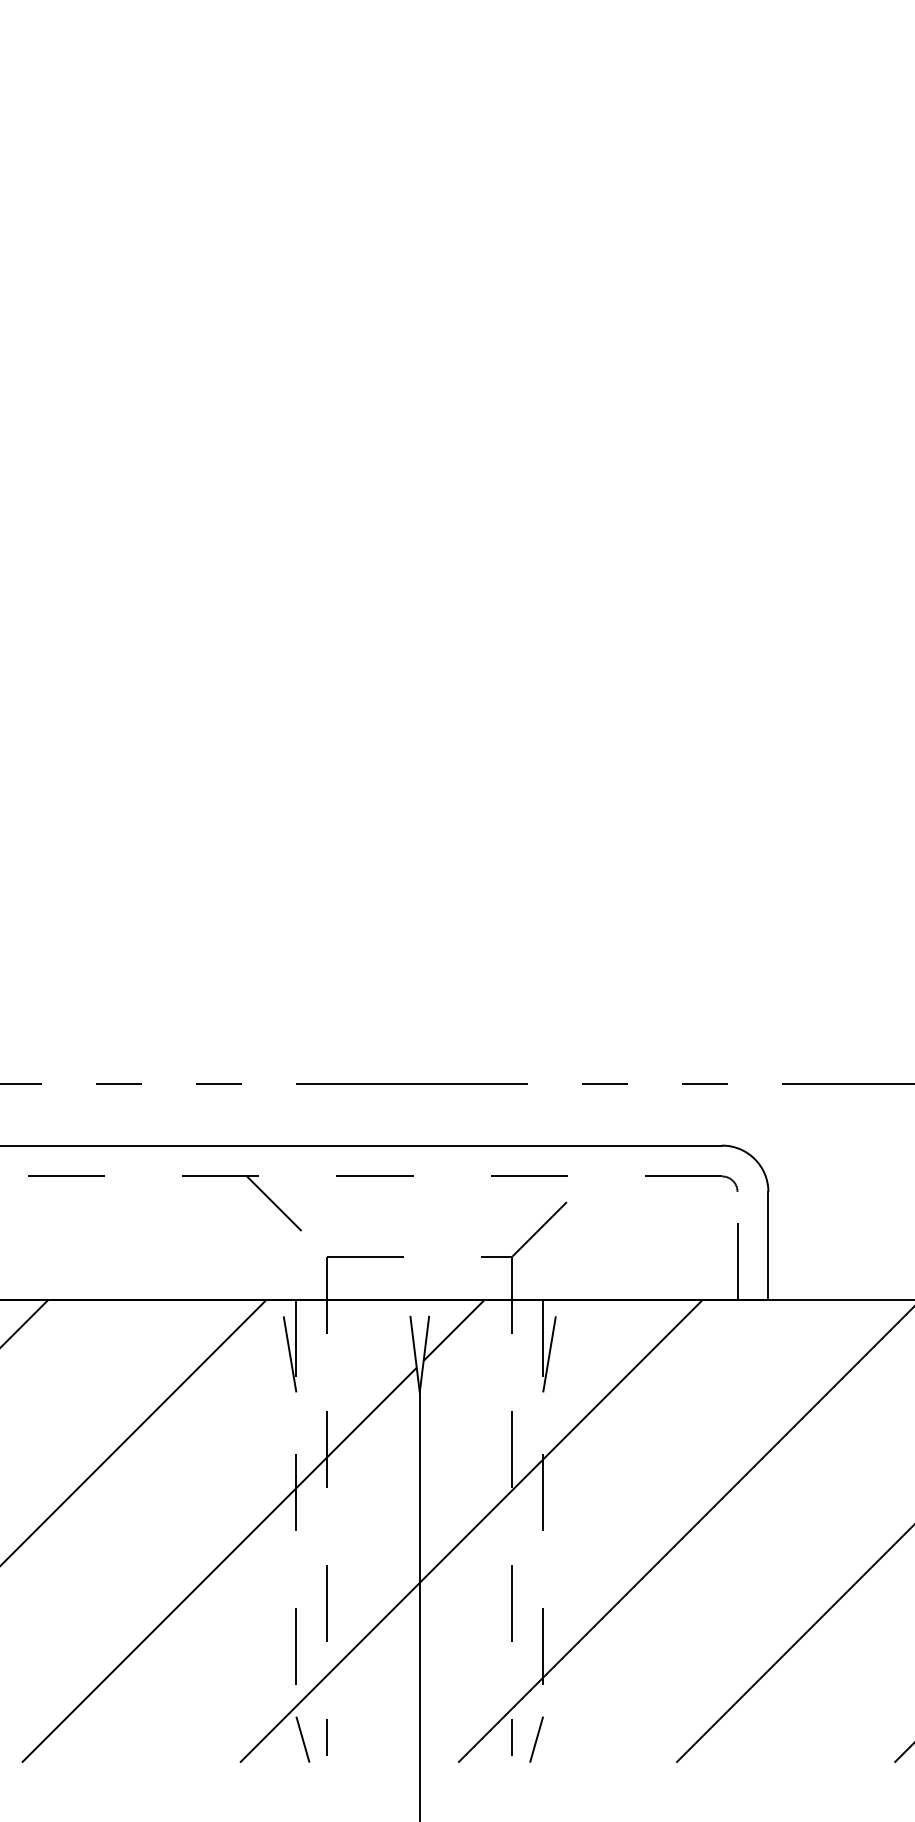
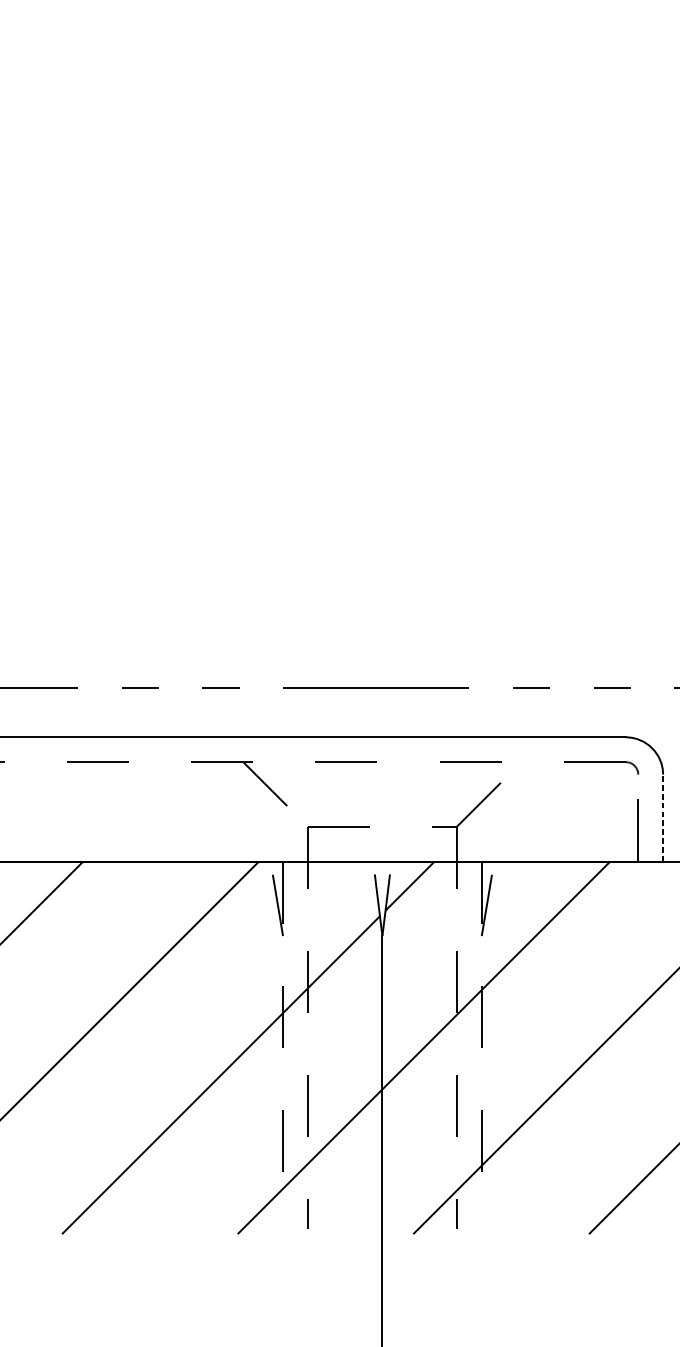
line: (768, 1245) -> (663, 817), solid -> dashed
line: (302, 1739) -> (287, 1215), removed
line: (536, 1739) -> (476, 1215), removed

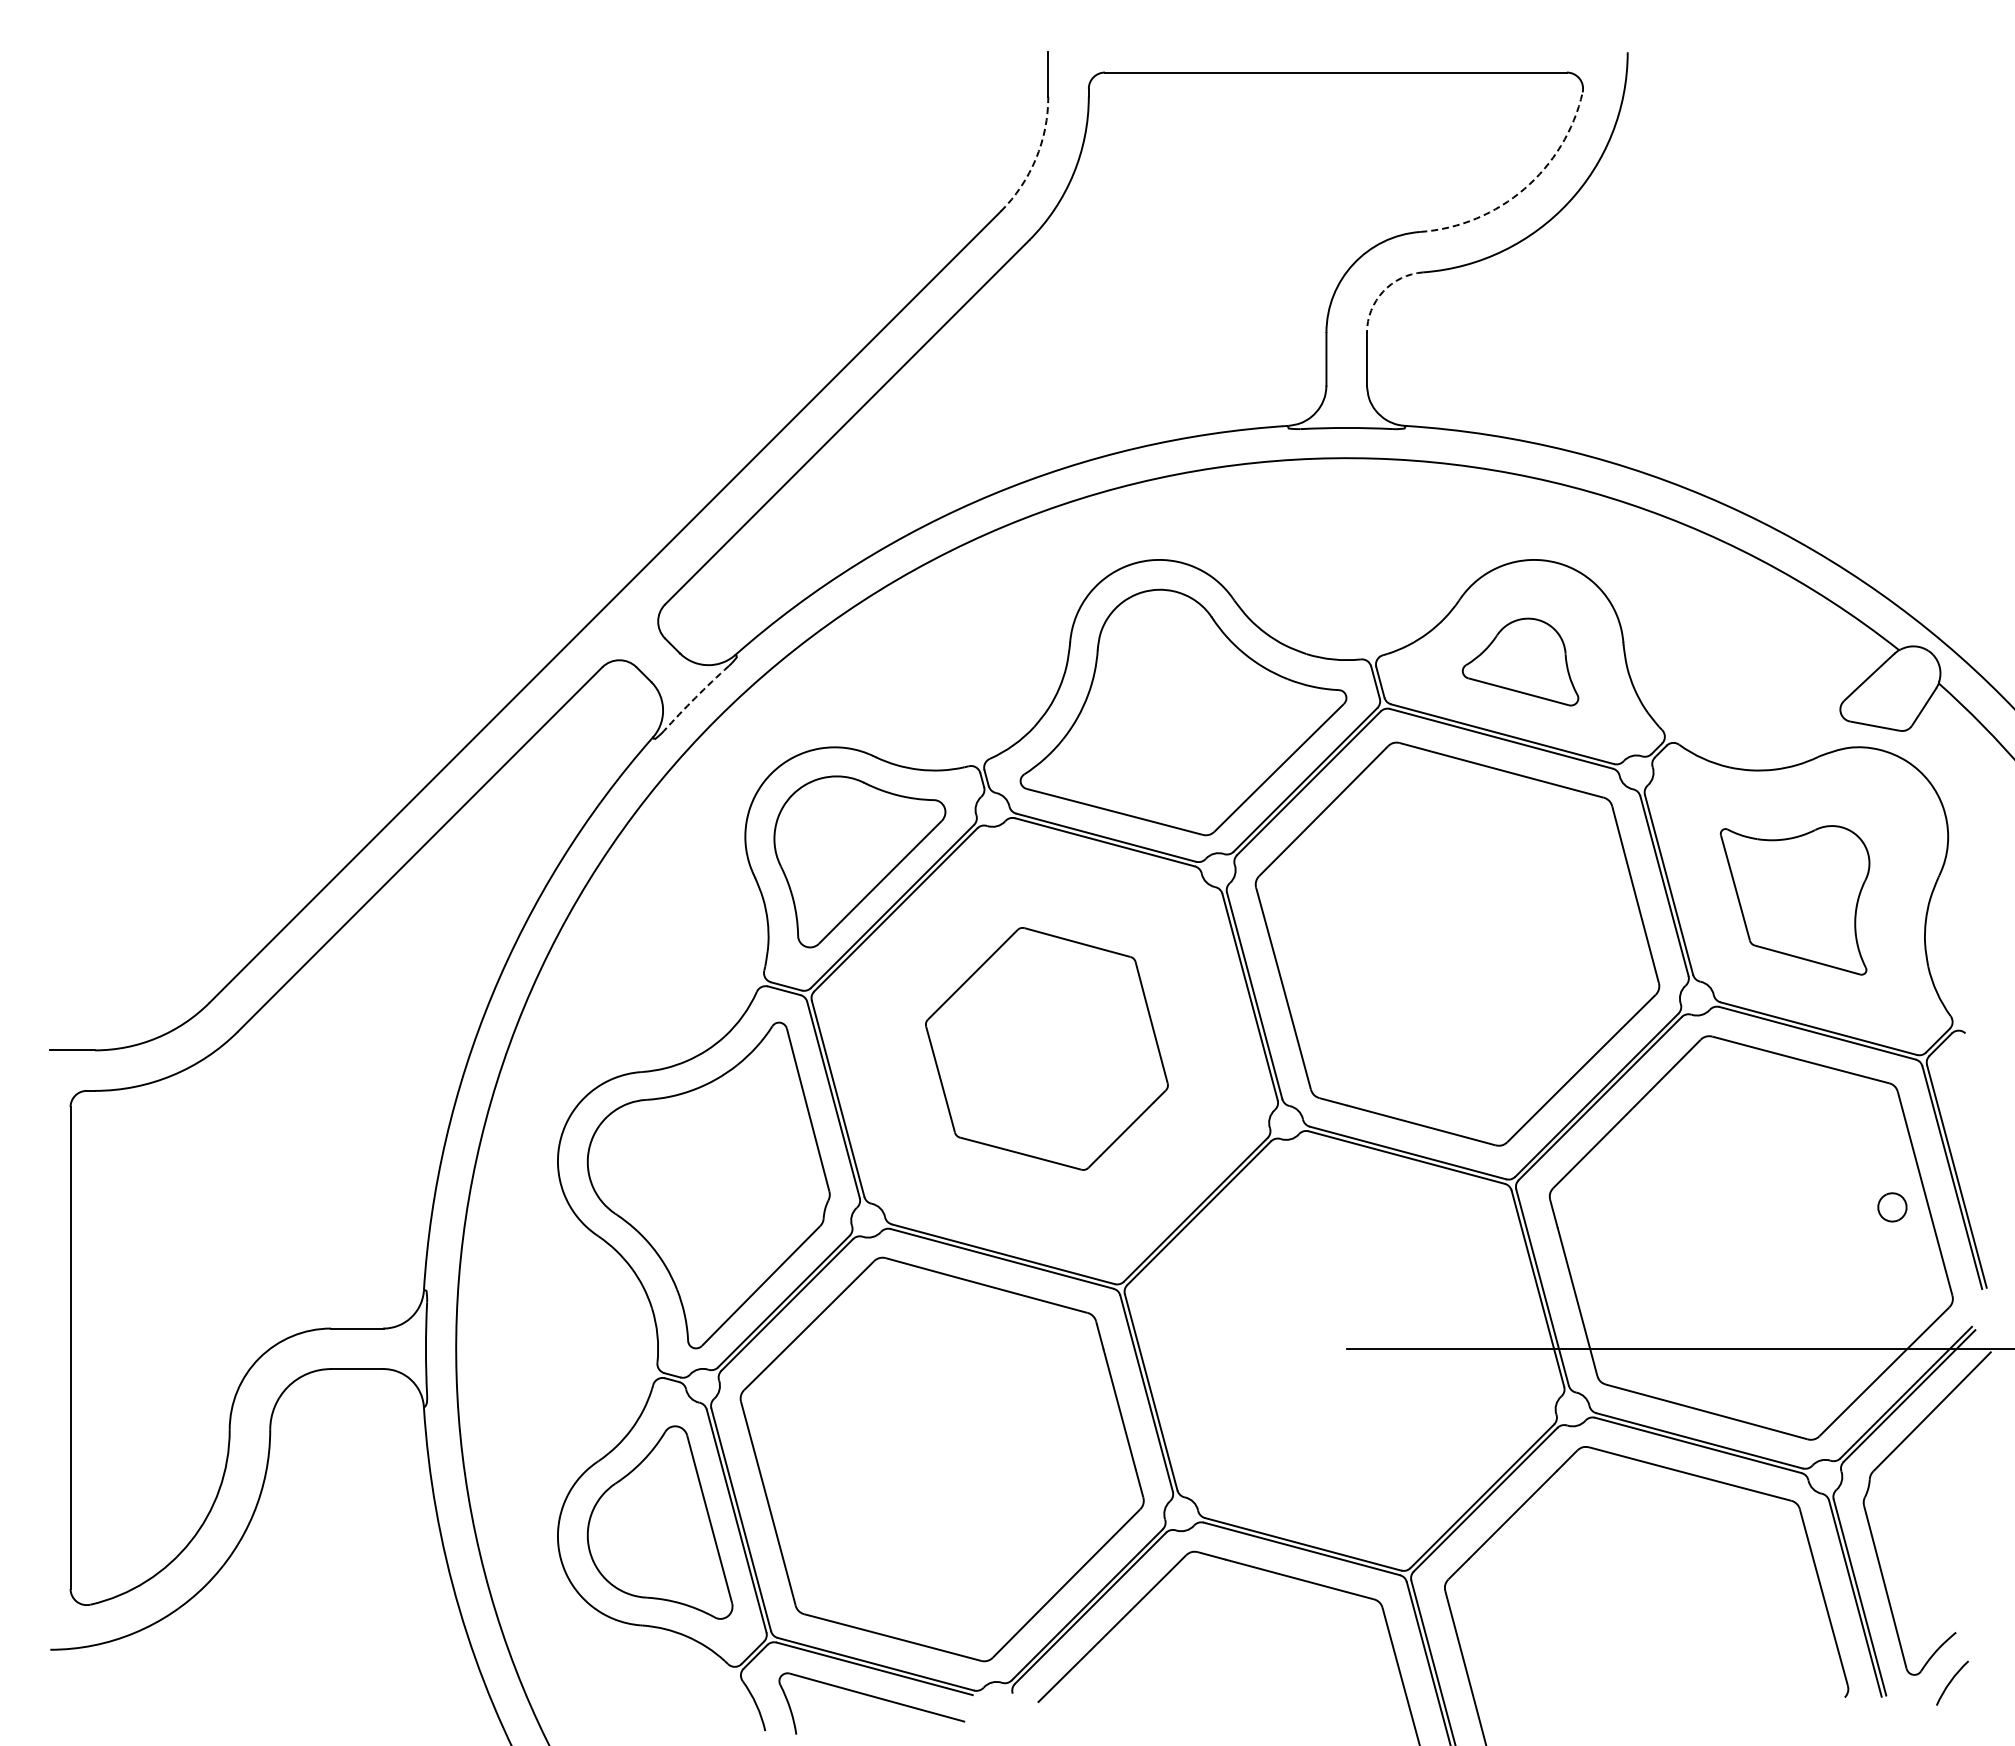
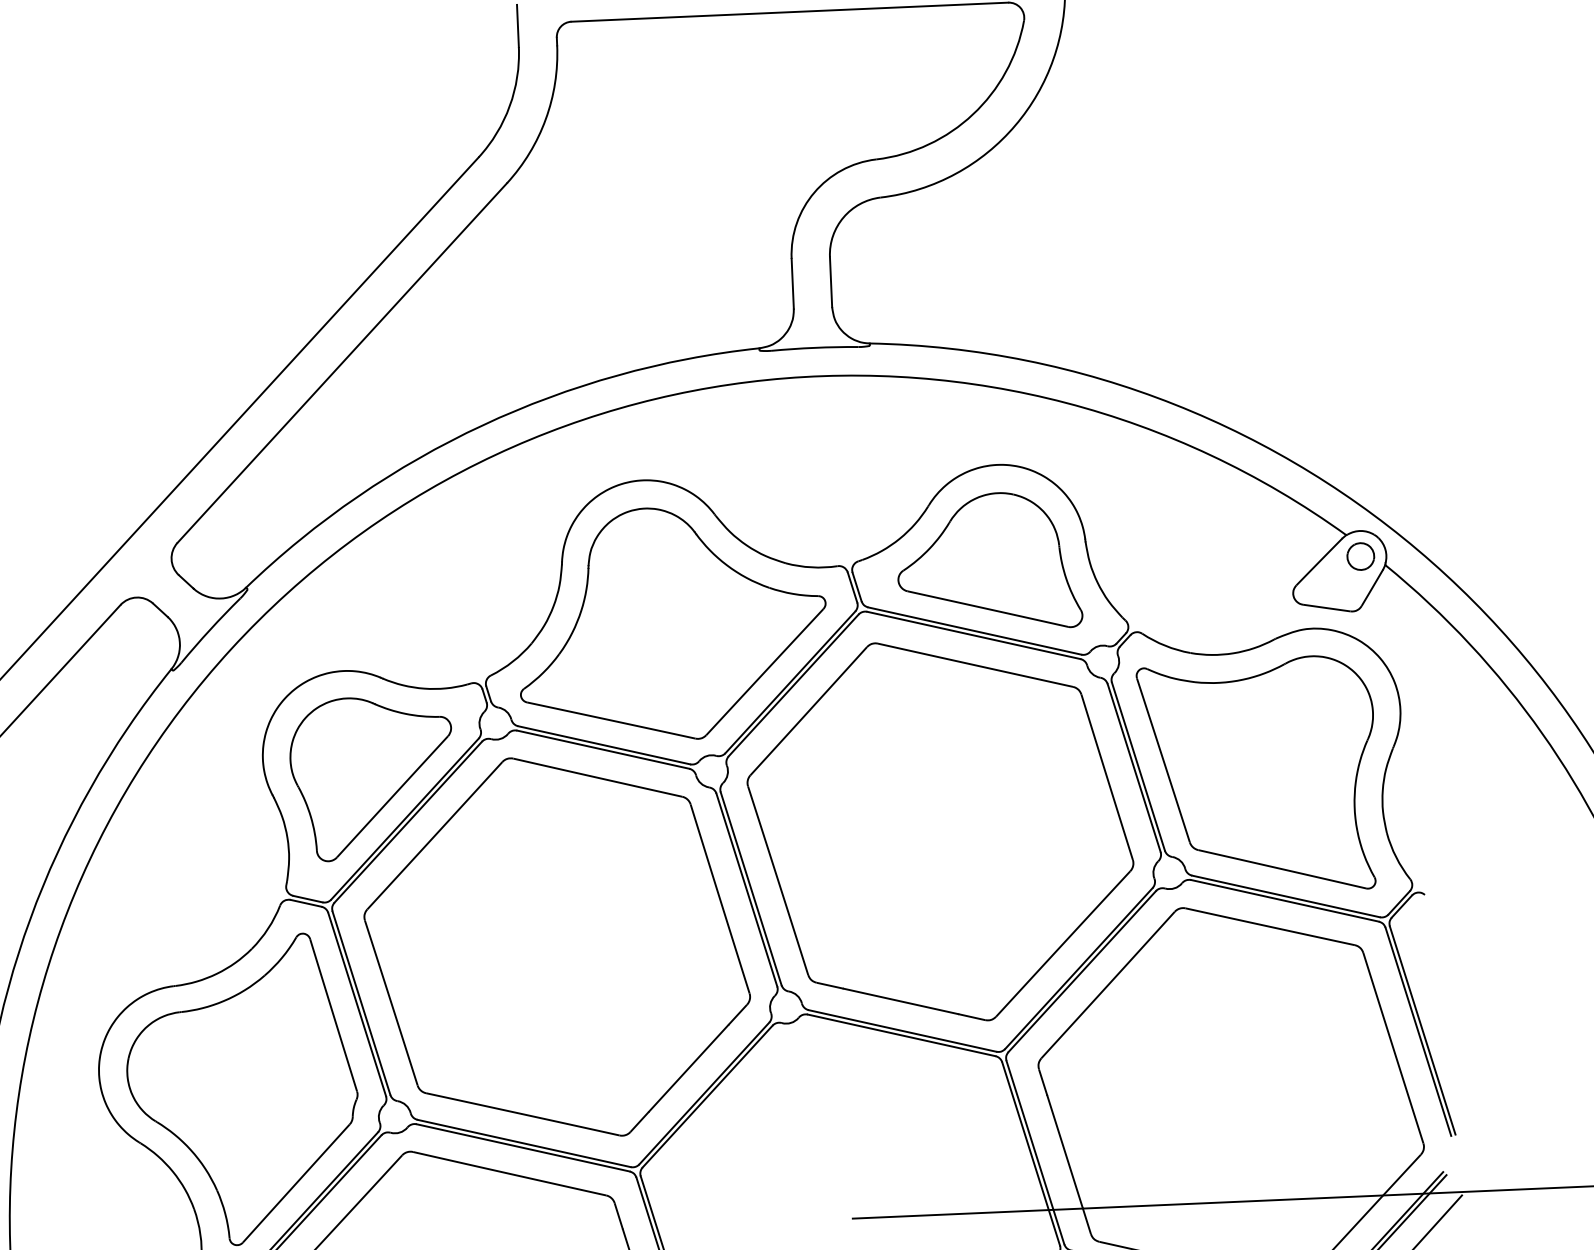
arc: (1035, 158) -> (509, 105), dashed -> solid
arc: (1524, 188) -> (972, 114), dashed -> solid
arc: (1383, 291) -> (843, 217), dashed -> solid
part: (1520, 661) -> (988, 561), size x1.67
arc: (695, 697) -> (210, 629), dashed -> solid
part: (1794, 900) -> (1257, 776), size x1.67
part: (1046, 1048) -> (556, 947), size x1.67
part: (1892, 1207) -> (1360, 556), moved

# [Assignment]
Everything but the pictures is needed: copy the data above exactly.

# [Exercise solution]
line: (768, 1245) -> (663, 817), solid -> dashed
line: (302, 1739) -> (287, 1215), removed
line: (536, 1739) -> (476, 1215), removed

arc: (1035, 158) -> (509, 105), dashed -> solid
arc: (1524, 188) -> (972, 114), dashed -> solid
arc: (1383, 291) -> (843, 217), dashed -> solid
part: (1520, 661) -> (988, 561), size x1.67
arc: (695, 697) -> (210, 629), dashed -> solid
part: (1794, 900) -> (1257, 776), size x1.67
part: (1046, 1048) -> (556, 947), size x1.67
part: (1892, 1207) -> (1360, 556), moved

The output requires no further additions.